What clueless fans still don’t know is that tix sales for the new stadium plunged seven percent the first year, and though the team is worth much more than what George bought it for, it’s leveraged 95% to Stadium debt.
Modern athletics, not just baseball, is on more of a slippery slope than it may eager guess. And it’s more than greed:

It’s just despicable.

2 Responses to “Despicable Them: Baseball Strikes Out”

  1. It’s early!

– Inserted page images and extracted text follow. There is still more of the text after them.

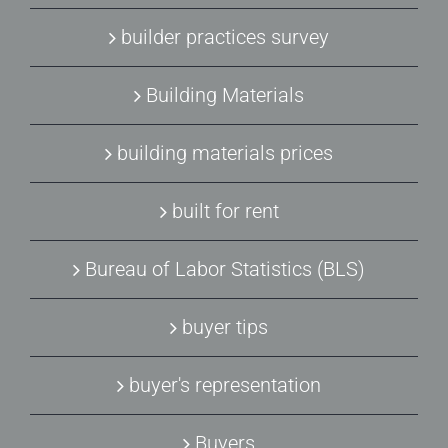
builder practices survey
Building Materials
building materials prices
built for rent
Bureau of Labor Statistics (BLS)
buyer tips
buyer's representation
Buyers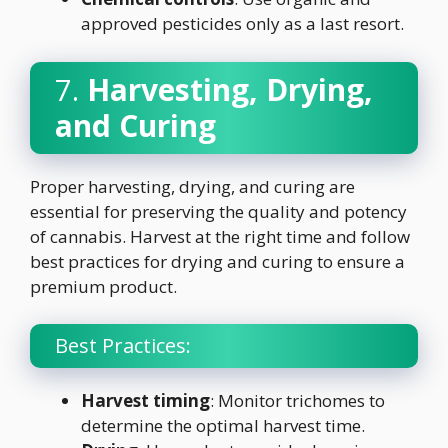
approved pesticides only as a last resort.
7.
Harvesting, Drying,
and Curing
Proper harvesting, drying, and curing are
essential for preserving the quality and potency
of cannabis. Harvest at the right time and follow
best practices for drying and curing to ensure a
premium product.
Best Practices:
Harvest timing
: Monitor trichomes to
determine the optimal harvest time.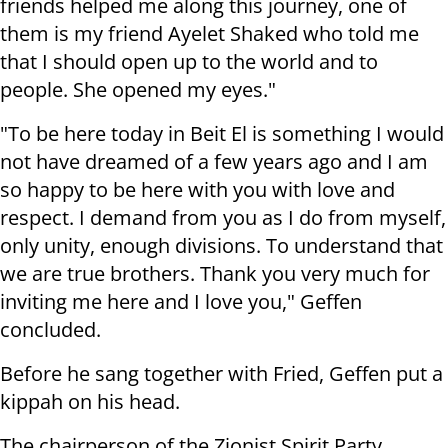
friends helped me along this journey, one of
them is my friend Ayelet Shaked who told me
that I should open up to the world and to
people. She opened my eyes."
"To be here today in Beit El is something I would
not have dreamed of a few years ago and I am
so happy to be here with you with love and
respect. I demand from you as I do from myself,
only unity, enough divisions. To understand that
we are true brothers. Thank you very much for
inviting me here and I love you," Geffen
concluded.
Before he sang together with Fried, Geffen put a
kippah on his head.
The chairperson of the Zionist Spirit Party,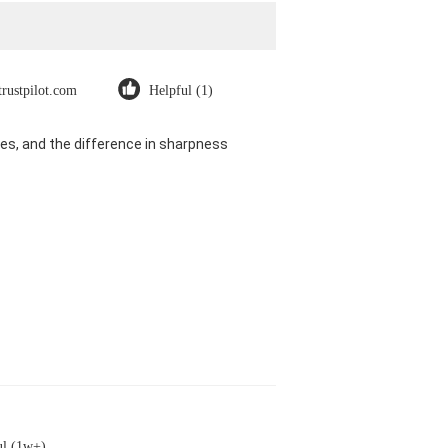
trustpilot.com
Helpful (1)
es, and the difference in sharpness
ul (1w+)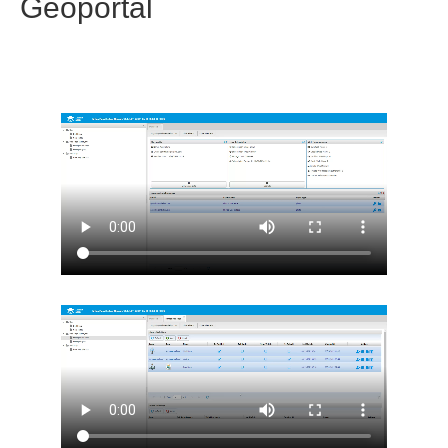
Geoportal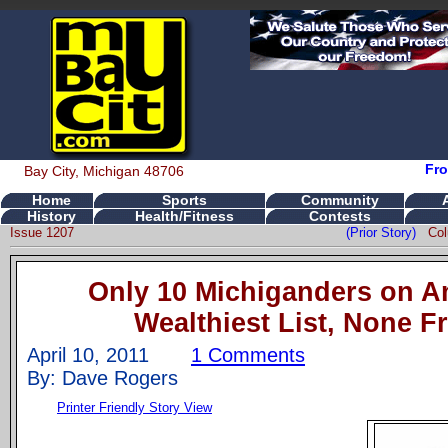
Fro
Bay City, Michigan 48706
Home
Sports
Community
History
Health/Fitness
Contests
Issue 1207
(Prior Story)
Co
Only 10 Michiganders on A
Wealthiest List, None 
April 10, 2011
1 Comments
By: Dave Rogers
Printer Friendly Story View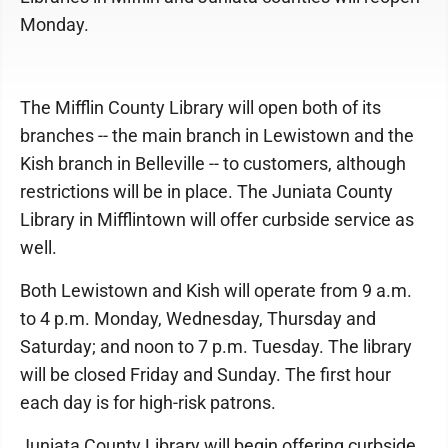
Monday.
The Mifflin County Library will open both of its
branches -- the main branch in Lewistown and the
Kish branch in Belleville -- to customers, although
restrictions will be in place. The Juniata County
Library in Mifflintown will offer curbside service as
well.
Both Lewistown and Kish will operate from 9 a.m.
to 4 p.m. Monday, Wednesday, Thursday and
Saturday; and noon to 7 p.m. Tuesday. The library
will be closed Friday and Sunday. The first hour
each day is for high-risk patrons.
Juniata County Library will begin offering curbside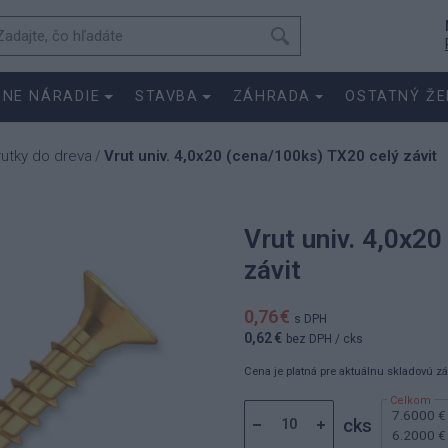
SNE NÁRADIE
STAVBA
ZÁHRADA
OSTATNÝ ŽE
rutky do dreva
Vrut univ. 4,0x20 (cena/100ks) TX20 celý závit
/
Vrut univ. 4,0x2
závit
0,76 €
s DPH
0,62 €
bez DPH
/ cks
Cena je platná pre aktuálnu skladovú z
7.6000 €
cks
6.2000 €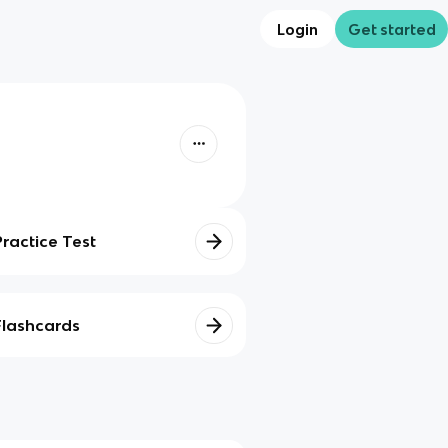
Login
Get started
Practice Test
Flashcards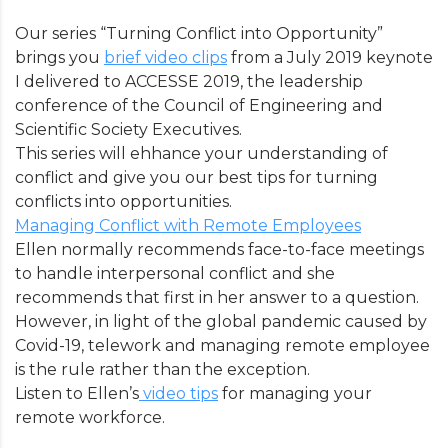
Our series “Turning Conflict into Opportunity”
brings you
brief video clips
from a July 2019 keynote
I delivered to ACCESSE 2019, the leadership
conference of the Council of Engineering and
Scientific Society Executives.
This series will ehhance your understanding of
conflict and give you our best tips for turning
conflicts into opportunities.
Managing Conflict with Remote Employees
Ellen normally recommends face-to-face meetings
to handle interpersonal conflict and she
recommends that first in her answer to a question.
However, in light of the global pandemic caused by
Covid-19, telework and managing remote employee
is the rule rather than the exception.
Listen to Ellen’s
video tips
for managing your
remote workforce.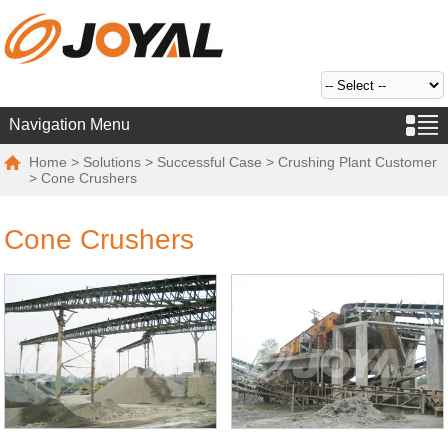
Navigation Menu
Home
>
Solutions
>
Successful Case
>
Crushing Plant Customer
> Cone Crushers
Cone Crushers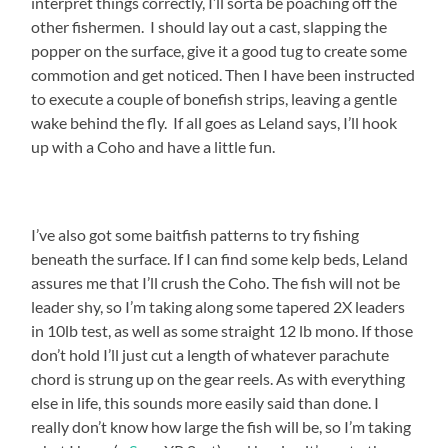
interpret things correctly, I’ll sorta be poaching off the
other fishermen. I should lay out a cast, slapping the
popper on the surface, give it a good tug to create some
commotion and get noticed. Then I have been instructed
to execute a couple of bonefish strips, leaving a gentle
wake behind the fly. If all goes as Leland says, I’ll hook
up with a Coho and have a little fun.
I’ve also got some baitfish patterns to try fishing
beneath the surface. If I can find some kelp beds, Leland
assures me that I’ll crush the Coho. The fish will not be
leader shy, so I’m taking along some tapered 2X leaders
in 10lb test, as well as some straight 12 lb mono. If those
don’t hold I’ll just cut a length of whatever parachute
chord is strung up on the gear reels. As with everything
else in life, this sounds more easily said than done. I
really don’t know how large the fish will be, so I’m taking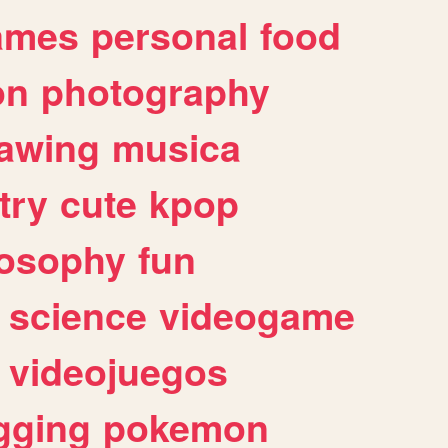
ames
personal
food
on
photography
awing
musica
try
cute
kpop
losophy
fun
science
videogame
videojuegos
gging
pokemon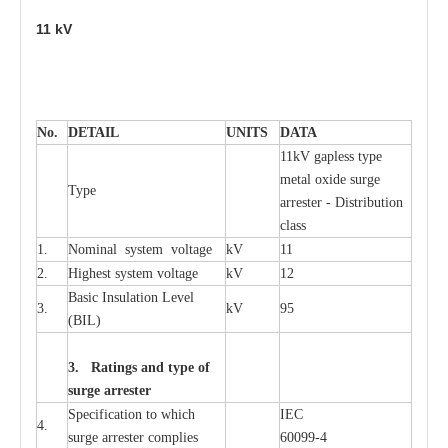
11
kV
No.
DE
T
AIL
U
N
I
T
S
D
A
TA
11kV g
a
pless
t
y
p
e
met
a
l oxide su
r
ge
T
y
pe
a
r
re
st
e
r - Distribution
c
lass
1.
Nominal
s
y
stem voltage
kV
11
2.
High
e
st
s
y
stem voltage
kV
12
B
a
sic
I
nsu
l
a
t
i
on
L
e
v
e
l
3.
kV
95
(
B
IL
)
3. Ra
t
i
n
gs a
n
d type of
s
u
r
ge a
r
r
e
st
e
r
S
p
ec
ifi
ca
t
i
on to which
I
EC
4.
s
u
rge
a
r
r
e
ster
c
omp
l
ies
6009
9
-
4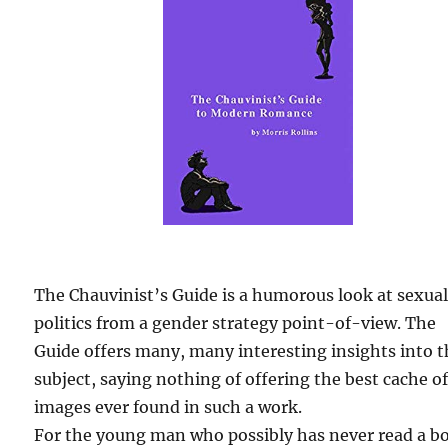
The Chauvinist’s Guide is a humorous look at sexua
politics from a gender strategy point-of-view. The
Guide offers many, many interesting insights into 
subject, saying nothing of offering the best cache o
images ever found in such a work.
For the young man who possibly has never read a b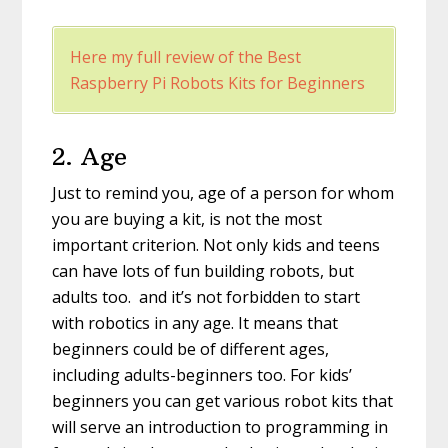
Here my full review of the Best
Raspberry Pi Robots Kits for Beginners
2. Age
Just to remind you, age of a person for whom
you are buying a kit, is not the most
important criterion. Not only kids and teens
can have lots of fun building robots, but
adults too. and it’s not forbidden to start
with robotics in any age. It means that
beginners could be of different ages,
including adults-beginners too. For kids’
beginners you can get various robot kits that
will serve an introduction to programming in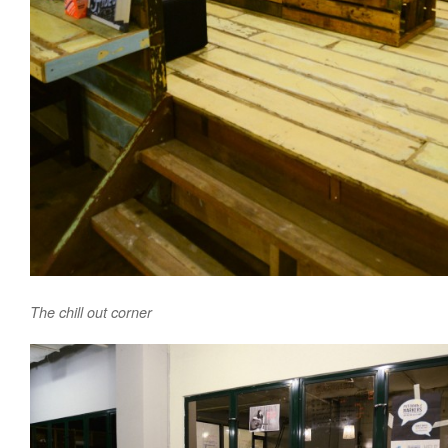
The chill out corner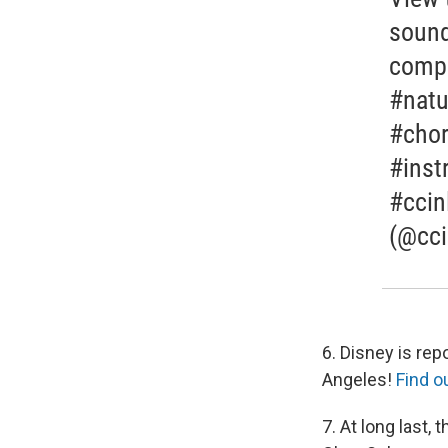
sound
compo
#natu
#chor
#inst
#ccin
(@cci
6. Disney is re
Angeles!
Find o
7. At long last,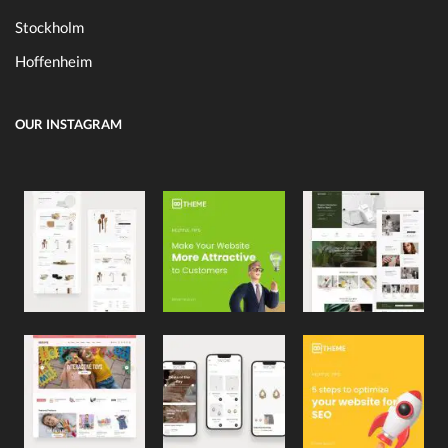
Stockholm
Hoffenheim
OUR INSTAGRAM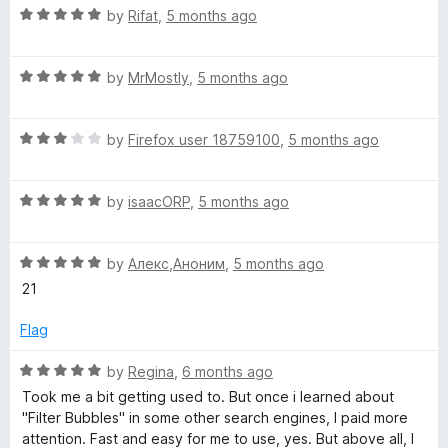
R
by
Rifat
,
5 months ago
a
t
R
e
by
MrMostly
,
5 months ago
a
d
t
5
R
e
by
Firefox user 18759100
,
5 months ago
o
a
d
u
t
5
t
R
e
by
isaacORP
,
5 months ago
o
o
a
d
u
f
t
3
t
5
R
e
by
Алекс,Аноним
,
5 months ago
o
o
a
d
u
f
21
t
5
t
5
e
o
o
Flag
d
u
f
5
t
5
R
by
Regina
,
6 months ago
o
o
a
Took me a bit getting used to. But once i learned about
u
f
t
"Filter Bubbles" in some other search engines, I paid more
t
5
e
attention. Fast and easy for me to use, yes. But above all, I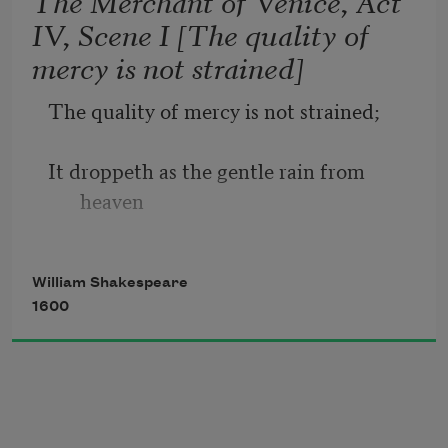
The Merchant of Venice, Act
IV, Scene I [The quality of
Sometime too hot the eye of heaven 
mercy is not strained]
shines,
The quality of mercy is not strained;
And often is his gold complexion 
dimmed;
It droppeth as the gentle rain from 
heaven
And every fair from fair sometime 
declines,
Upon the place beneath. It is twice 
William Shakespeare
blest;
1600
It blesseth him that gives and him that 
takes:
'T is mightiest in the mightiest; it 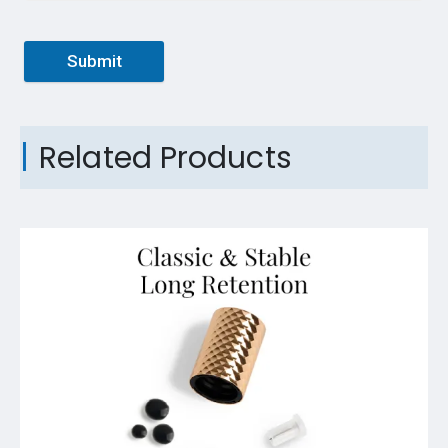
Submit
Related Products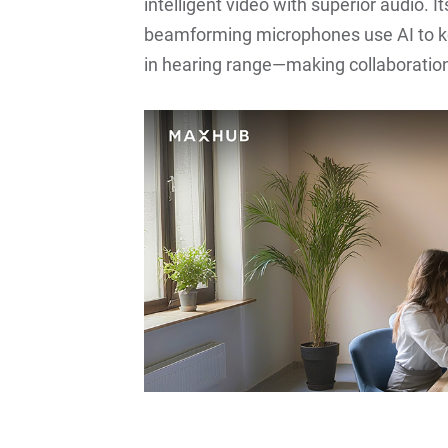
intelligent video with superior audio.
beamforming microphones use AI to kee
in hearing range—making collaboratio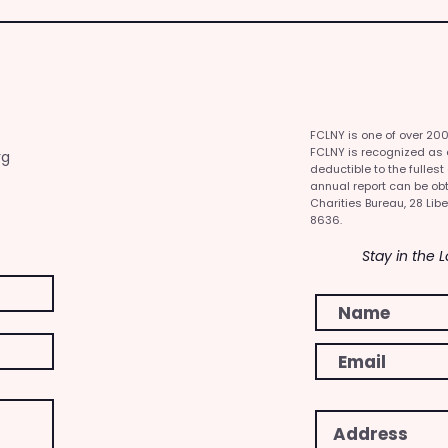
FCLNY is one of over 20
FCLNY is recognized as a 
rg
deductible to the fullest
annual report can be obt
Charities Bureau, 28 Libe
8636.
Stay in the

I hope Beckett proves he’s worth the cash–and he has his first opportunity tonight [April 6].
    I’m extremely worried about Dice-K’s [first] outing…on the other hand.
    I’m an optimist- and a Sox fan (terrible combo, btw), but even I think [the next] game in particular is going to be very, very stressful.
    I would be a supporter of salary caps, but honestly, it’s too late. i don’t see it ever happening- and you’re right, it’s sad.

  2. Thank you again for your knowledge and research – presented as an easy read. We learn that all that’s lucre is not talent. I never would have given Steinbrenner credit for baseball’s money spiral, but you make a great case for it. Comparing his relatively meager wealth with the super owners makes him a likable villain, though a rich one by most standards. Heck, he loved the game – just had a big ego.